RRE/MPE-accelerated Picard–MG achieves quadratic convergence, iteration counts independent of mesh or spline degree, and robust performance for $\lambda$ beyond known critical thresholds.

Representative timings (1D Bratu, $\lambda=7$ , $p=5$ , $N=64$ ): | Method | Iterations | CPU sec | |------------------|------------|---------| | Picard–MG | >1000 (fail) | -- | | AA(5)–Picard–MG | 55 | 1.36 | | RRE(5)–Picard–MG | 25 | 0.72 | | MPE(5)–Picard–MG | 25 | 0.69 |

Across 2D/3D problems and for various parameter regimes, the structure of results remains: Anderson acceleration may achieve convergence but at higher computational cost and lower local order, while polynomial extrapolation maintains quadratic convergence and consistently lower iteration and CPU cost.
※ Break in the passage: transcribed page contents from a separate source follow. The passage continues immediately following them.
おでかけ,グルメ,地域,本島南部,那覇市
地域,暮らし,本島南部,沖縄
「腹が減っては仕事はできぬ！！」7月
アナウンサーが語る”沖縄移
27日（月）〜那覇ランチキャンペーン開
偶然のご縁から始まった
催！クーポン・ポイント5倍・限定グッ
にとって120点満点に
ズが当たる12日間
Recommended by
5. Generalizations and Connections to Higher-Dimensional, Krylov, and Tensor Methods

The mathematical structure of polynomial polynomial-type extrapolation methods is preserved and extended in high-dimensional and tensor frameworks. For example, tensor analogues such as Tensor Reduced Rank Extrapolation (TRRE) and Tensor Minimal Polynomial Extrapolation (TMPE) employ generalized difference and projection operations in the context of the T-product and tensor–Krylov subspaces (Beik et al., 2020). In such tensor settings, the auxiliary difference blocks and orthogonality constraints continue to yield subspace-projection methods that accelerate convergence or regularize solutions in ill-posed regimes. Moreover, polynomial extrapolation can be naturally embedded in large-scale matrix or tensor solvers, where it operates alongside truncated SVD or low-rank decompositions, to expedite convergence in applications ranging from PDE-constrained optimization to large-scale nonlinear least-squares.

The connection of polynomial extrapolation methods to Krylov subspace processes such as GMRES and FOM is explicit: both MPE and RRE can be viewed as black-box generalizations of these solvers to nonlinear or nonstationary vector sequences, matching their finite-termination and minimal-residual properties when specialized to linear systems (Sidi, 2015).

6. Significance and Best-Practice Recommendations

Polynomial-type extrapolation methods are distinguished by:

A requirement for only a fixed window ("restart length") of prior iterates, making them well-suited for memory-constrained settings and parallel-in-time or domain-decomposed solvers.
Reliance solely on the algebraic structure of history blocks, and not on further operator-specific information, elevating their applicability to complex, nonlinear, or even black-box iterative processes.
Quadratic convergence and robust error control under mild regularity and invertibility hypotheses.
Cheap and scalable implementation: the main per-cycle computational cost is that of a small linear system or least-squares problem, plus block difference arithmetic and QR updates.

These properties position polynomial extrapolation—especially RRE and MPE—as methods of choice for accelerating multigrid solvers, nonlinear fixed-point iterations, and preconditioned gradient schemes in high-accuracy and large-scale computational science (Mouhssine et al., 5 Jan 2025).

In broad summary, polynomial-type extrapolation provides a principled framework for acceleration, error reduction, and robust convergence across a wide spectrum of nonlinear, linear, and high-dimensional problems. It complements and often surpasses established acceleration schemes, while maintaining principled theoretical guarantees and straightforward numerical implementation.